I have a set of SQLITE tables that adds up to 7 GB on disk. The particular table I am querying (FQ) has approximately 50 columns, and 3 million rows.
I am querying from the sqlite3 interactive shell (sqlite3.exe). The query I am running is: “select count(Date) from FQ;”. The approximately 3 million rows take 10+ minutes to count. After the first time, it seems to be cached and the result is almost instant. I am running on a Windows 10 PC with 8 GB RAM and nothing else running.
Date is one of two primary keys (it is Date and ID). There are 360 unique dates, and ~8-10k IDs, and the table has one entry for each date/ID combination.
Here are some things I have already done:
- I have a covering index on the entire table.
- I have run ANALYZE on this database.
- When I do an “EXPLAIN QUERY PLAN” it says it is doing a table scan (as expected for counting) using the covering index.
How can a simple scan through a table of 3 million rows could take so long?
[EDIT: I should clarify that I’m not interested in alternate ways of counting – I am hoping that scans don’t have to be so slow (it is also slow, for example, with using sum()+”group by”)]

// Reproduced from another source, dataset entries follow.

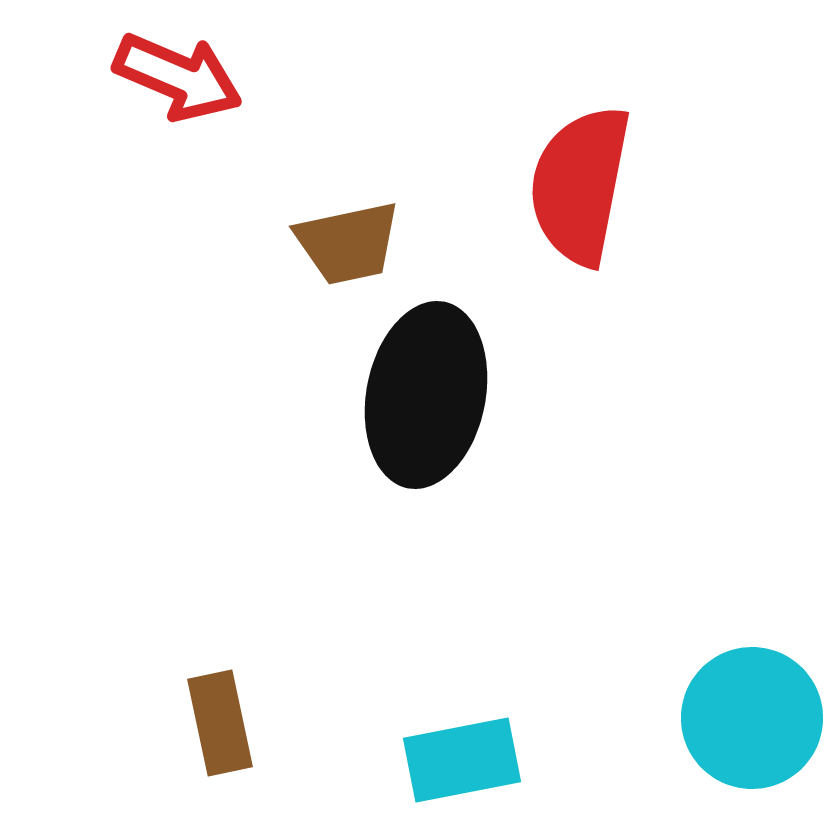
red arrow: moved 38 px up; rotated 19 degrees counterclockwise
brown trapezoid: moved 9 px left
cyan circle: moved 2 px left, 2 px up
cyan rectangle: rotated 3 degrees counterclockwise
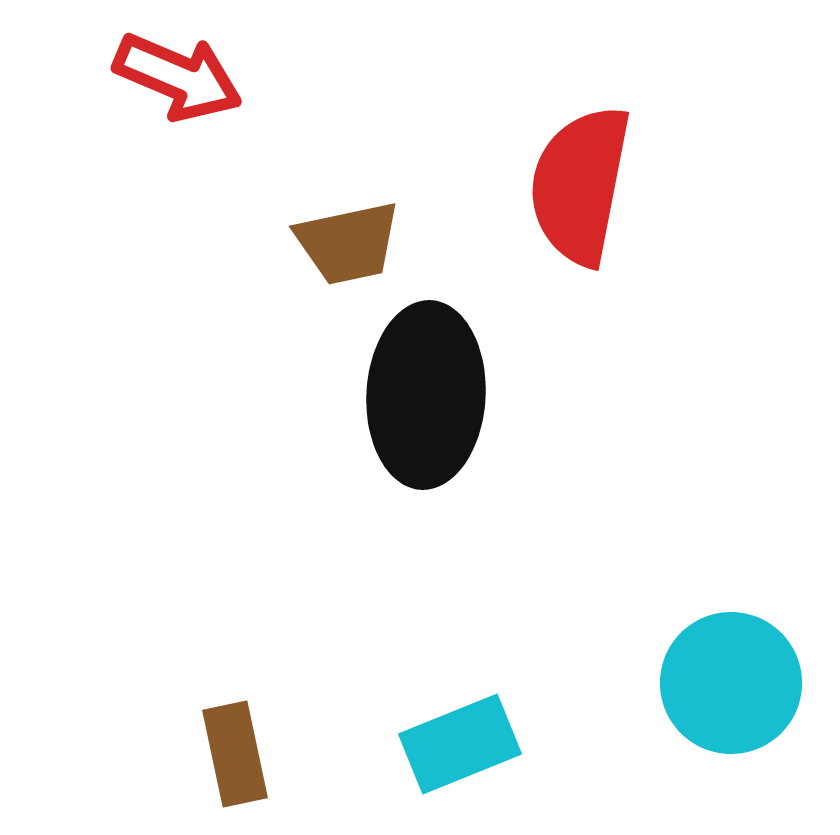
black ellipse: rotated 8 degrees counterclockwise
cyan circle: moved 21 px left, 35 px up
brown rectangle: moved 15 px right, 31 px down
cyan rectangle: moved 2 px left, 16 px up; rotated 11 degrees counterclockwise
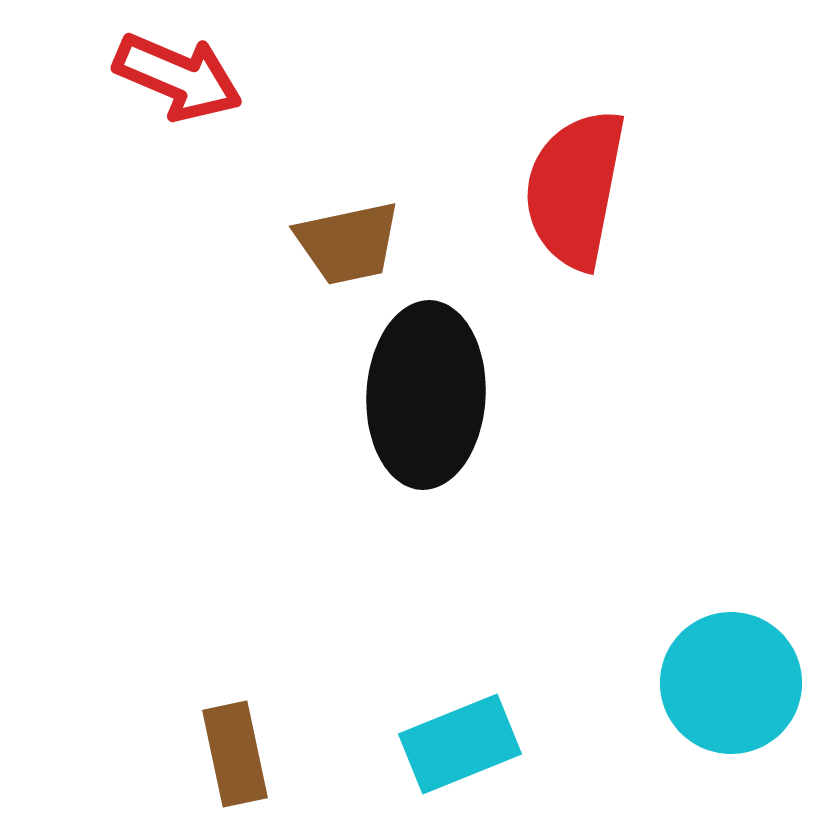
red semicircle: moved 5 px left, 4 px down
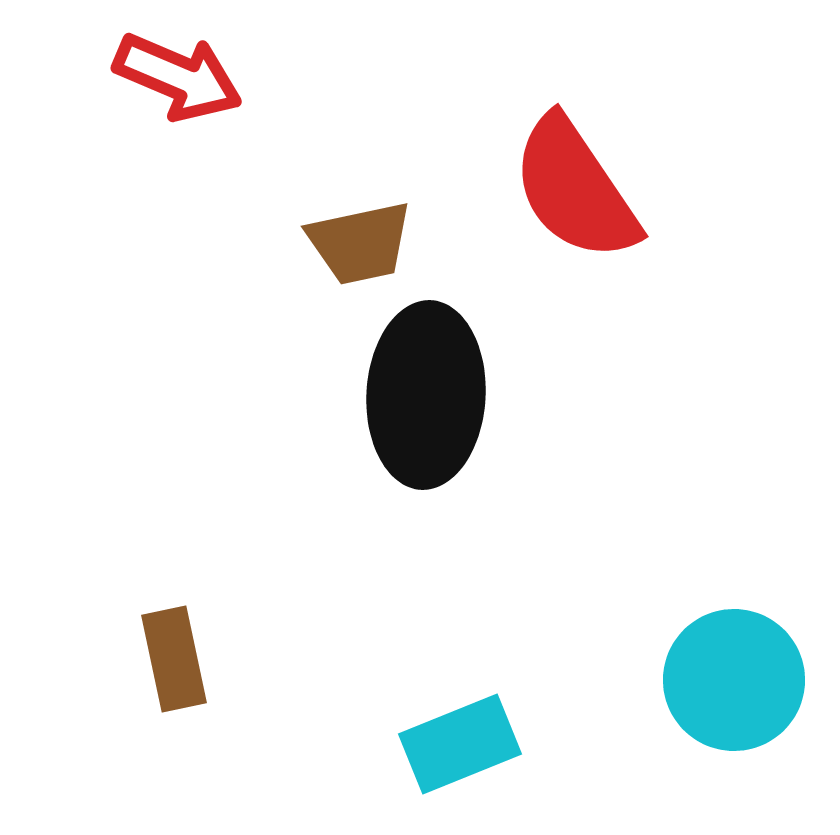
red semicircle: rotated 45 degrees counterclockwise
brown trapezoid: moved 12 px right
cyan circle: moved 3 px right, 3 px up
brown rectangle: moved 61 px left, 95 px up
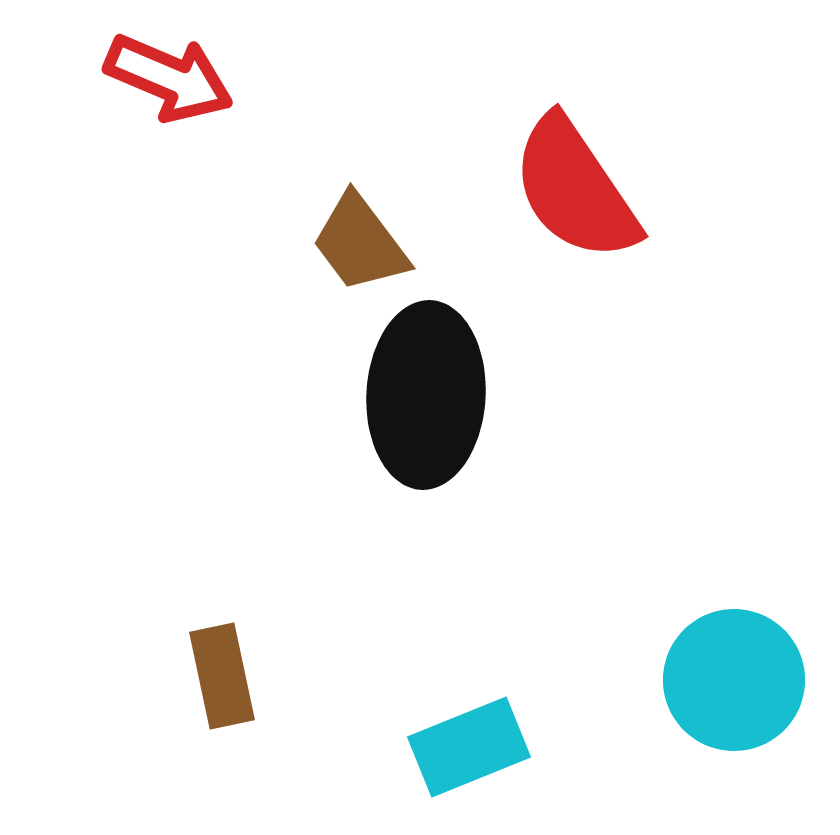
red arrow: moved 9 px left, 1 px down
brown trapezoid: rotated 65 degrees clockwise
brown rectangle: moved 48 px right, 17 px down
cyan rectangle: moved 9 px right, 3 px down
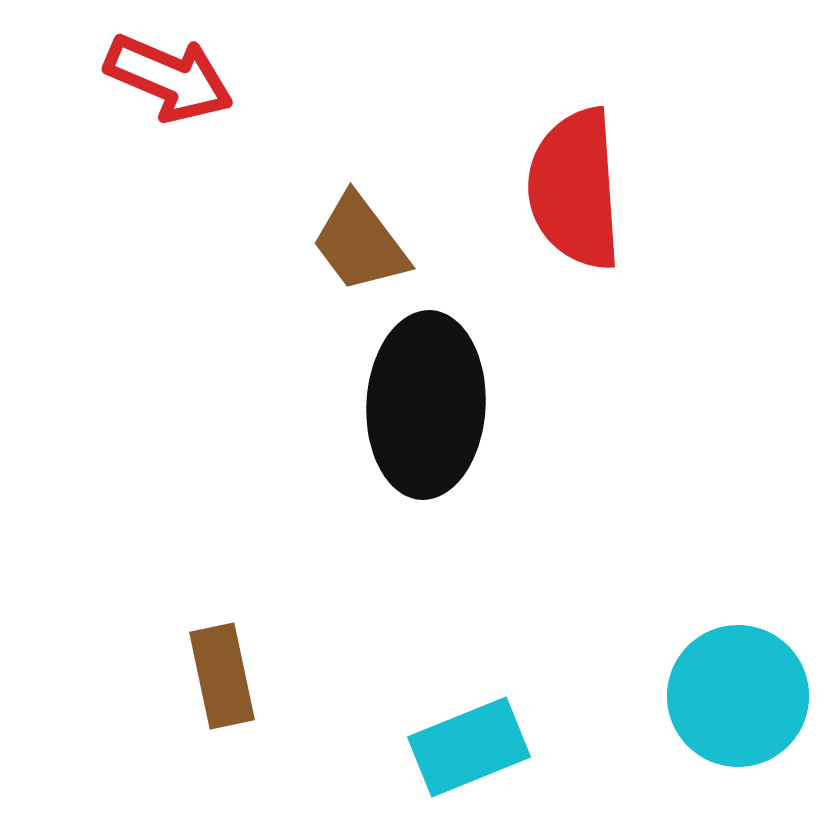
red semicircle: rotated 30 degrees clockwise
black ellipse: moved 10 px down
cyan circle: moved 4 px right, 16 px down
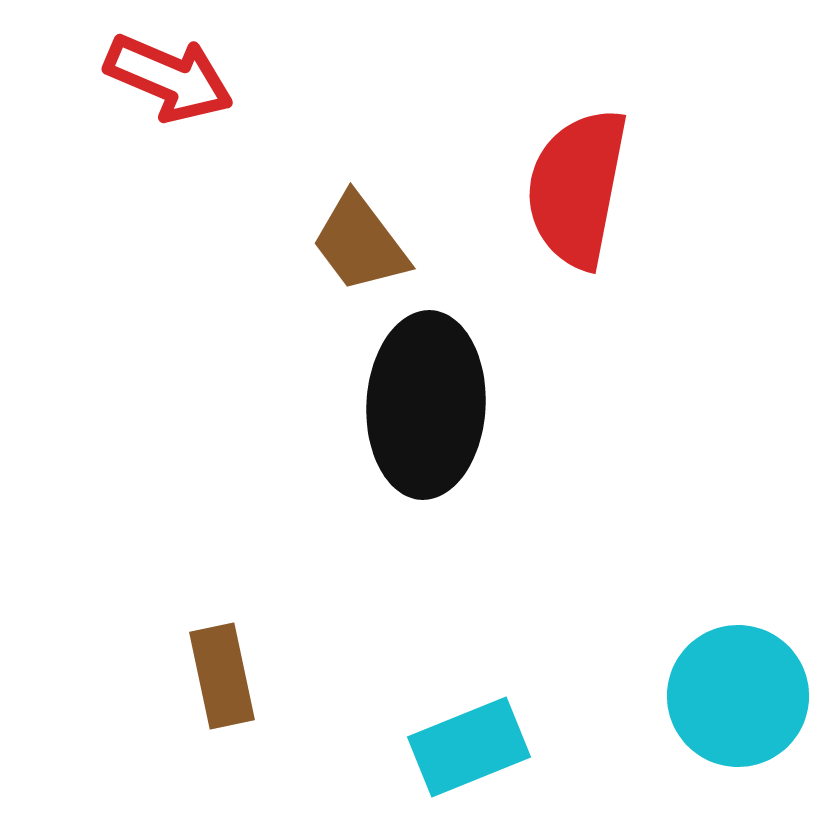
red semicircle: moved 2 px right, 1 px up; rotated 15 degrees clockwise
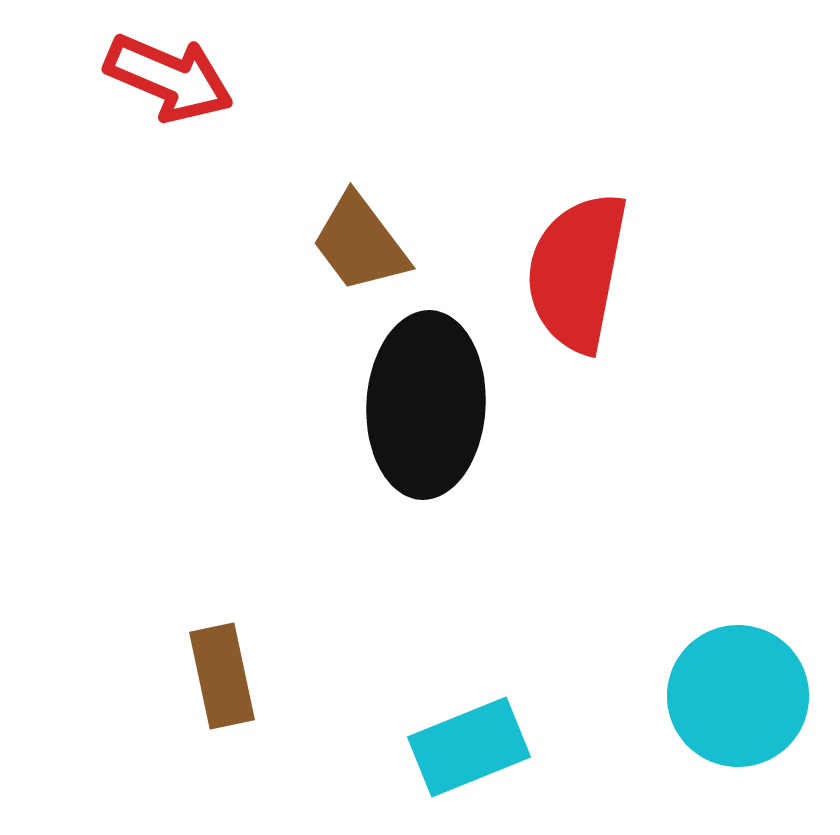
red semicircle: moved 84 px down
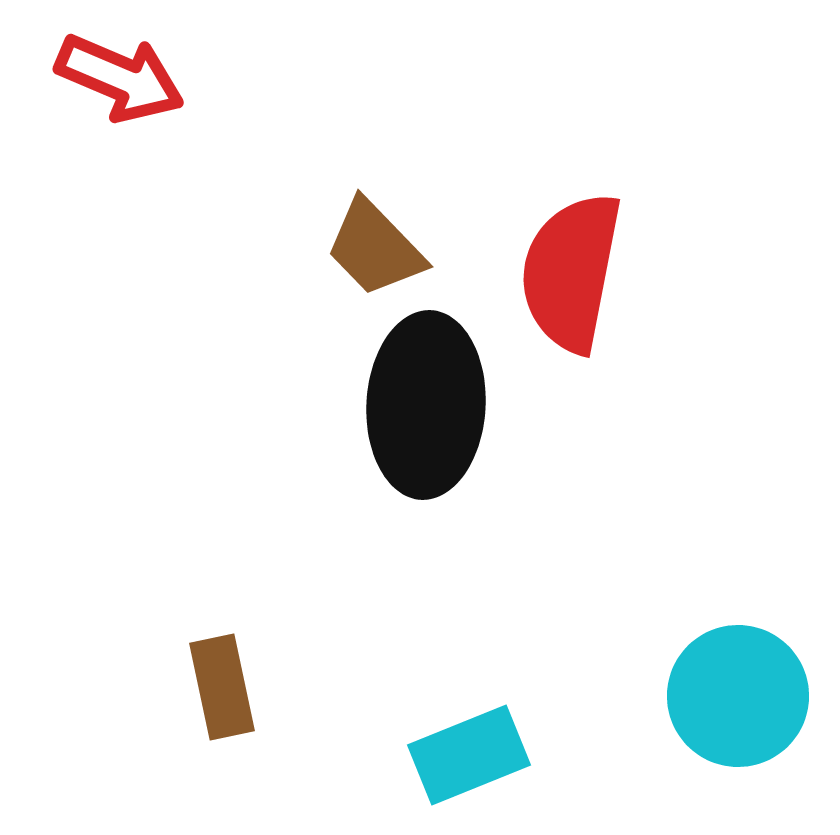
red arrow: moved 49 px left
brown trapezoid: moved 15 px right, 5 px down; rotated 7 degrees counterclockwise
red semicircle: moved 6 px left
brown rectangle: moved 11 px down
cyan rectangle: moved 8 px down
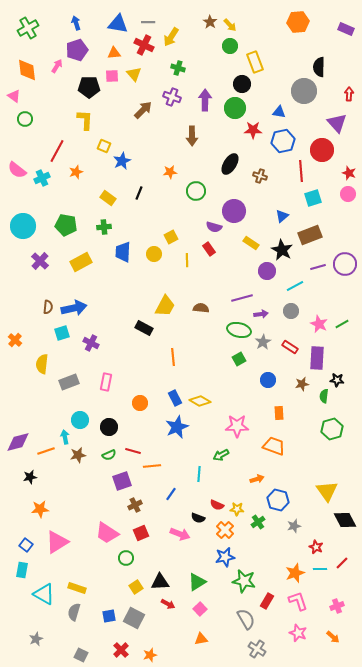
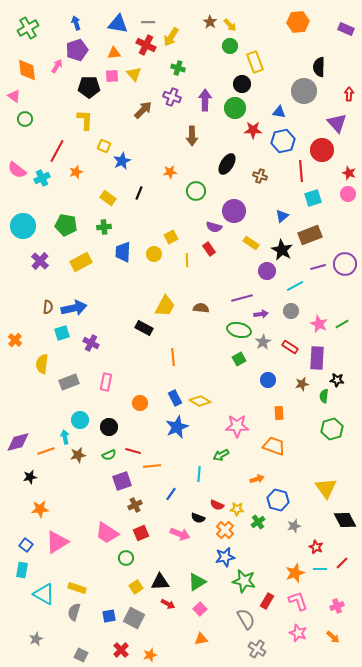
red cross at (144, 45): moved 2 px right
black ellipse at (230, 164): moved 3 px left
yellow triangle at (327, 491): moved 1 px left, 3 px up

[UPDATE: Today I tried two additional things – first I tried using “WITHOUT ROWID” and the results were similar either way. Then I removed the indices for all my tables altogether. Now the count of a few million rows finishes in 4 seconds. The database file is naturally smaller (2 GB vs 7 GB) now that all the indices are gone, but that shouldn’t explain a 10 minutes to 4 seconds kind of difference! What makes the covering index slow down a table scan? Is there something where scanning an index is slower, and if so, why doesn’t SQLITE just scan the original table itself?]
Advertisement
Answer
I finally figured out the problem. Running a VACUUM command on the database solved the issue. I had run .dbinfo to confirm that the page_size multiplied by the number of pages added up to approximately the file size. That, combined with the fact that I hadn’t deleted anything from the database (only inserted), led me to assume that I didn’t need to vacuum (or de-fragment).
But it looks like the re-organization that vacuum does also makes a dramatic difference in the speed of the count queries (which now finish in milliseconds as I’ve seen reported elsewhere).